As described above, according to the present invention, the temperature of the substrate in the thin film forming apparatus can be kept constant. That is, the non-uniformity of the thin film due to the non-uniformity of the substrate temperature generated by the conventional thin film forming apparatus is eliminated. As a result, it is possible to contribute to the reduction of defects and to improve the performance of the entire apparatus. Also,
Since the present invention is effective not only in a thin film forming apparatus but also in an apparatus that raises and maintains a substrate to a certain temperature in general,
Applicable to a wide range of devices.

[Brief description of the drawings]

FIG. 1 is a diagram showing a configuration of a substrate heating device according to an embodiment of the present invention.

FIG. 2 is a layout diagram around a substrate heating device according to an embodiment of the present invention.

FIG. 3 is an explanatory diagram of a substrate heating device driving mechanism according to an embodiment of the present invention.

FIG. 4 is a diagram showing a configuration of a substrate heating device according to another embodiment of the present invention.

FIG. 5 is an explanatory view of a thin film forming apparatus.

FIG. 6 is an explanatory diagram around a conventional susceptor.

FIG. 7 is a diagram showing an example of a temperature distribution on a substrate.

FIG. 8 is a diagram showing details of a lamp.

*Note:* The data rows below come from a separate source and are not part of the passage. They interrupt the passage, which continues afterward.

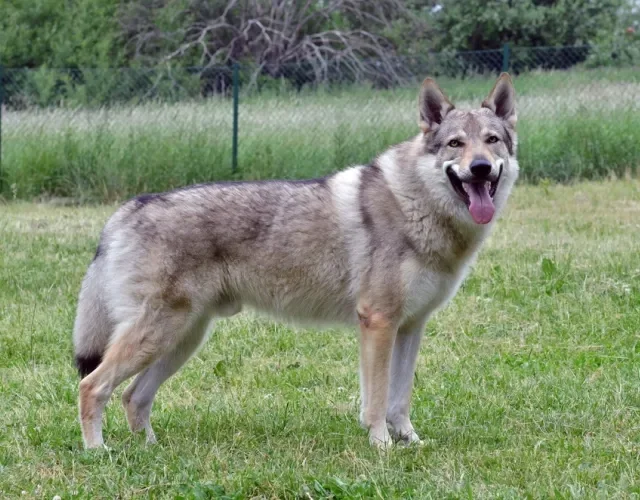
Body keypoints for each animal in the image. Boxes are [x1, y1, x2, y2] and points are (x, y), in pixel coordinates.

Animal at [73, 73, 519, 449]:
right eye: (455, 144)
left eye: (492, 140)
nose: (480, 168)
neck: (417, 206)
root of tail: (127, 209)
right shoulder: (378, 323)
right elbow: (376, 400)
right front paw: (381, 446)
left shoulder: (410, 326)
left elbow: (400, 399)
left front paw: (411, 443)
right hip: (160, 335)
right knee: (92, 386)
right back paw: (99, 452)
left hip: (183, 338)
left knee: (133, 397)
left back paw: (151, 450)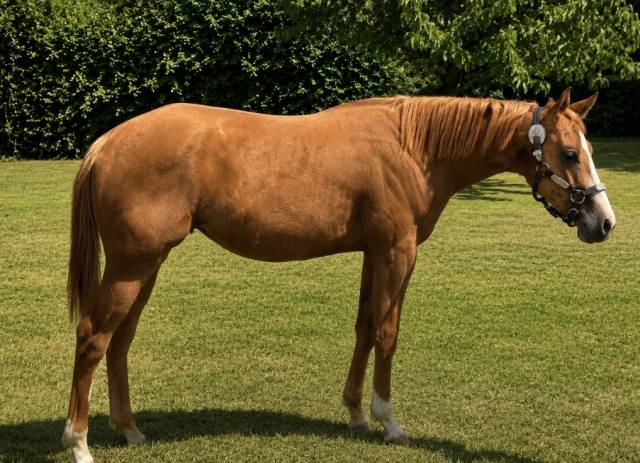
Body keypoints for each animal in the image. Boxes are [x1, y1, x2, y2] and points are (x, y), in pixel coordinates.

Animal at [62, 88, 615, 463]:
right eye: (570, 154)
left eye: (590, 151)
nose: (604, 222)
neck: (415, 147)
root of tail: (106, 143)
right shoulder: (397, 251)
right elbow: (389, 333)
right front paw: (388, 421)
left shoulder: (374, 253)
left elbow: (365, 328)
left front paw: (354, 413)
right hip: (133, 265)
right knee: (93, 337)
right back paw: (80, 441)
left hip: (147, 265)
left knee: (120, 340)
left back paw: (129, 430)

FIG. 9 is a diagram showing output characteristics of a lamp.

[Explanation of symbols]

 DESCRIPTION OF SYMBOLS 1 A block 2 B block 3, 4 Temperature sensor 11 Susceptor 12 Substrate 13 Mask 21 Load chamber 22 Reaction chamber 23 Unload chamber 24 Connection duct 25, 26, 27 Lamp heater 28 Electrode 29 RF generator 30 Valve 31 Pump 41 Temperature sensor 42 Guide Rod

Claims (9)

[Claims] 1. A substrate heating apparatus, wherein a susceptor for holding a substrate and conducting and heating the substrate includes the susceptor having a structure including different conductive heating positions for one substrate. 2. A substrate heating apparatus according to claim 1, wherein said different position portions are divided from each other. 3. The at least two position portions which are divided structures have different shapes.
The substrate heating apparatus according to any one of the preceding claims. 4. The substrate heating apparatus according to claim 3, wherein at least one of the divided portions has a structure surrounding at least one of the divided portions. 5. The apparatus according to claim 2, wherein at least two of said position portions having a divided structure are made of different materials.
5. The substrate heating apparatus according to any one of items 1 to 4. 6. The apparatus according to claim 2, wherein at least one of the position portions, which is a divided structure, is movable so as to select contact / non-contact with the substrate independently of at least one other. 6. The substrate heating apparatus according to any one of claims 1 to 5. 7. The substrate heating apparatus according to claim 2, wherein at least two of the position portions having a divided structure include a thermometer. 8. The substrate heating apparatus according to claim 1, wherein at least two of said position portions are made of different materials. 9. The substrate heating apparatus according to claim 8, wherein the susceptor has a region that changes from one material to another material depending on the position.